OH&S Canada
Ethics outsourced?
By PETER KENTER
October/November 2006
While health and safety consultants must deal with
ethical decisions within the scope of their contracts, when the act of hiring a consultant has ethical implications for the company that retains such a professional, says David Nitkin, president and founder of Toronto-based EthicScan Canada, the country’s oldest ethical audit firm. Nitkin’s firm rates companies and organizations, based on a series of ethical performance guidelines.
“In terms of consulting dilemmas, the major themes we come in contact with as ethics professionals are the implications for companies and organizations of ‘outsourcing’ of such work and the tangible effect that it has on morale, on loyalty, and on ethical assurance,” says Nitkin.

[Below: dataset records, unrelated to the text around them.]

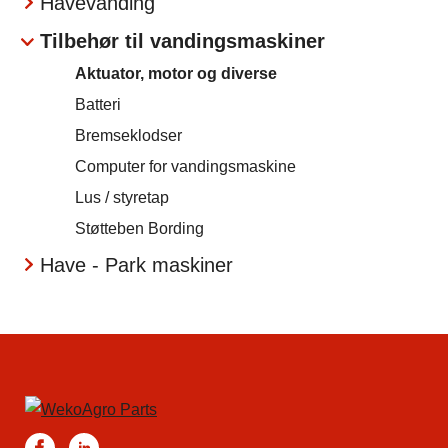
Havevanding
Tilbehør til vandingsmaskiner
Aktuator, motor og diverse
Batteri
Bremseklodser
Computer for vandingsmaskine
Lus / styretap
Støtteben Bording
Have - Park maskiner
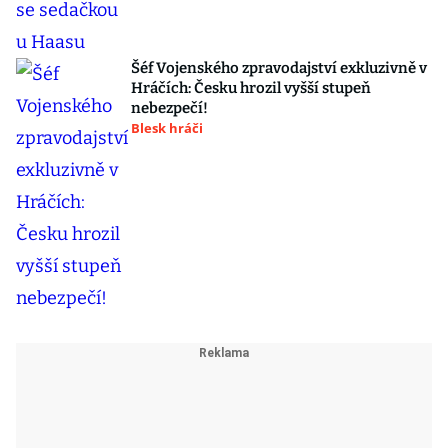
Šéf Vojenského zpravodajství exkluzivně v
Hráčích: Česku hrozil vyšší stupeň
nebezpečí!
Blesk hráči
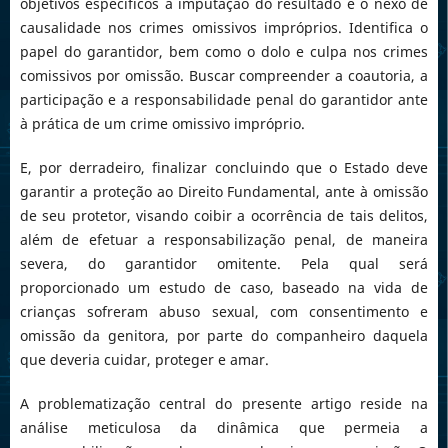
objetivos específicos a imputação do resultado e o nexo de
causalidade nos crimes omissivos impróprios. Identifica o
papel do garantidor, bem como o dolo e culpa nos crimes
comissivos por omissão. Buscar compreender a coautoria, a
participação e a responsabilidade penal do garantidor ante
à prática de um crime omissivo impróprio.
E, por derradeiro, finalizar concluindo que o Estado deve
garantir a proteção ao Direito Fundamental, ante à omissão
de seu protetor, visando coibir a ocorrência de tais delitos,
além de efetuar a responsabilização penal, de maneira
severa, do garantidor omitente. Pela qual será
proporcionado um estudo de caso, baseado na vida de
crianças sofreram abuso sexual, com consentimento e
omissão da genitora, por parte do companheiro daquela
que deveria cuidar, proteger e amar.
A problematização central do presente artigo reside na
análise meticulosa da dinâmica que permeia a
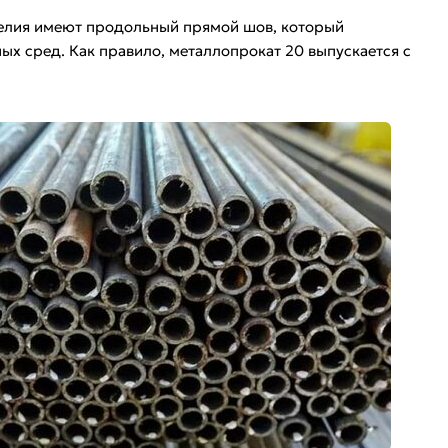
зделия имеют продольный прямой шов, который
ых сред. Как правило, металлопрокат 20 выпускается с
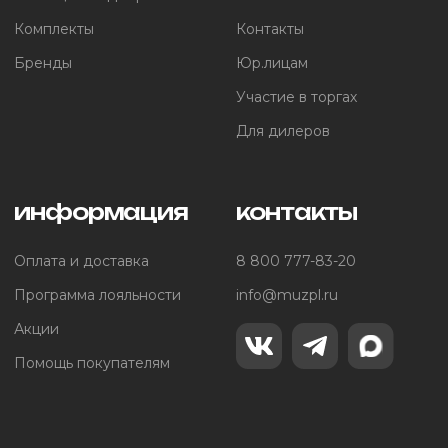
Комплекты
Контакты
Бренды
Юр.лицам
Участие в торгах
Для дилеров
информация
контакты
Оплата и доставка
8 800 777-83-20
Программа лояльности
info@muzpl.ru
Акции
Помощь покупателям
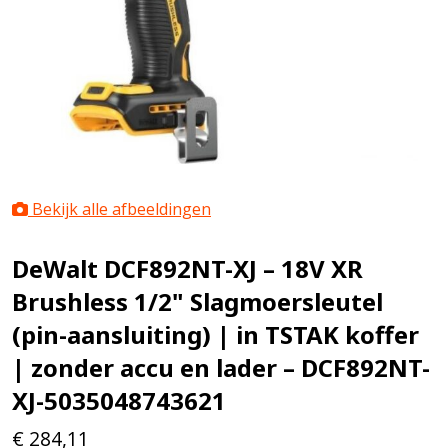
Bekijk alle afbeeldingen
DeWalt DCF892NT-XJ – 18V XR
Brushless 1/2" Slagmoersleutel
(pin-aansluiting) | in TSTAK koffer
| zonder accu en lader – DCF892NT-
XJ-5035048743621
€
284,11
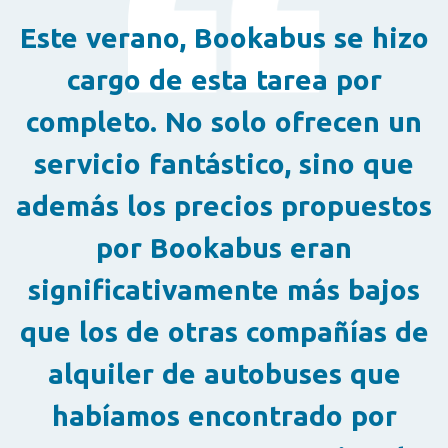
Este verano, Bookabus se hizo
cargo de esta tarea por
completo. No solo ofrecen un
servicio fantástico, sino que
además los precios propuestos
por Bookabus eran
significativamente más bajos
que los de otras compañías de
alquiler de autobuses que
habíamos encontrado por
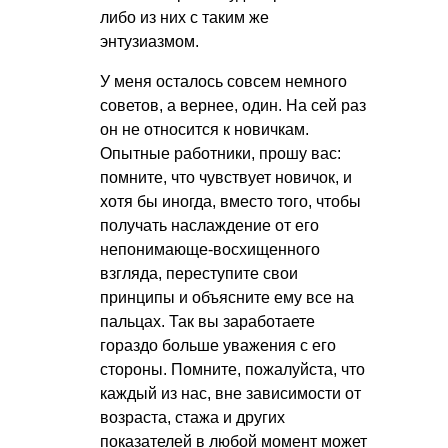
либо из них с таким же
энтузиазмом.
У меня осталось совсем немного
советов, а вернее, один. На сей раз
он не относится к новичкам.
Опытные работники, прошу вас:
помните, что чувствует новичок, и
хотя бы иногда, вместо того, чтобы
получать наслаждение от его
непонимающе-восхищенного
взгляда, переступите свои
принципы и объясните ему все на
пальцах. Так вы заработаете
гораздо больше уважения с его
стороны. Помните, пожалуйста, что
каждый из нас, вне зависимости от
возраста, стажа и других
показателей в любой момент может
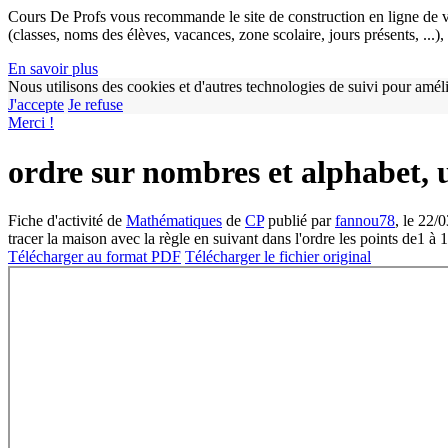
Cours De Profs vous recommande le site de construction en ligne de v
(classes, noms des élèves, vacances, zone scolaire, jours présents, ...
En savoir plus
Nous utilisons des cookies et d'autres technologies de suivi pour améli
J'accepte
Je refuse
Merci !
ordre sur nombres et alphabet, u
Fiche d'activité de
Mathématiques
de
CP
publié par
fannou78
, le 22/
tracer la maison avec la règle en suivant dans l'ordre les points de1 à 1
Télécharger au format PDF
Télécharger le fichier original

While consultants provide services that a comp nay may desperately need, the use of a consultant may send a message — even an inaccurate one — that the company doesn’t trust its existing staff to handle a particular task. Even if the expertise provided by the consultant is accepted as valuable, contracts ultimately end and the consultant moves on to the next position, along with the skill set.
“Employees may perceive that the company doesn’t have the ability to retain its expertise,” Nitkin says.
Nitkin also notes that retaining a health and safety consultant as a “hired conscience” to deal with a troublesome issue may have an undesirable side effect.
“If company personnel see the consultant as personally responsible for bringing a sense of ethics to an issue within the company, then ethics may be seen as the person’s responsibility — and not others,” he says.” Ethics must ultimately involve all employees throughout the organization to enhance the morale, loyalty and commitment of employees who want their employer to be fair, progressive and supportive.”
It may be that the ethics of hiring health and safety consultants is as much about what they bring to the table as about what they leave behind.